Many people in the Commonwealth of Virginia are required by court order to financially support children and have been unable to keep up with the court ordered payments.  In such cases, the Commissioner of the State Department of Social Services may cause an order to issue that attaches to property and income owed to the debtor by a third person and requires that such property or income be turned over to the Commonwealth in satisfaction of the past due child support.  There is a specific statute, Section 63.2-1929[1], which discusses this issue in relationship to personal injury cases in Virginia.

The operative sentence is as follows:

The orders to withhold and to deliver shall take priority over all other debts and creditors under state law of such debtor including the proceeds or anticipated proceeds of a personal injury or wrongful death award or settlement except that the Department’s lien shall be inferior to those liens created under Section 8.01-66.2 or Section 8.01-66.9, any statutory right of subrogation accruing to a health insurance provider, and the lien of the attorney representing the injured person in the personal injury or wrongful death action. (Emphasis added).

The two statutory sections cited are laws giving doctors and other medical providers a lien for a least part of their charges, up to $750 for most doctors, $200 for an ambulance, and $2,500 for a hospital, and also give the Commonwealth liens for its services such as Medicaid and services provided by Commonwealth operated hospitals like the hospital at the University of Virginia.  What this means in a typical personal injury case is that the lawyer gets the fee he has earned, the doctors get a lien for the minimum amounts as noted above, and the child support lien gets the rest until the whole lien is satisfied.  In many cases this means that a person in a personal injury case will receive no funds at all from the settlement proceeds with the entire net proceeds going to the back child support lien.  The Commonwealth can negotiate these liens but often takes a very hard line.
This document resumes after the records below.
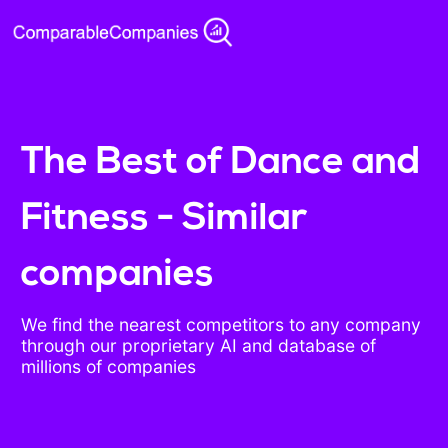
The Best of Dance and
Fitness - Similar
companies
We find the nearest competitors to any company
through our proprietary AI and database of
millions of companies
Therefore,  if an injured person with a claim owes back child support, the Commissioner may notify the person’s attorney or the insurance company paying the proceeds that there is a back child support.  If that happens,  then that back child support may have to be paid first, in its entirety, before the injured person gets anything.

If you are injured, and have a claim, and also owe back child support, then be sure you notify your attorney.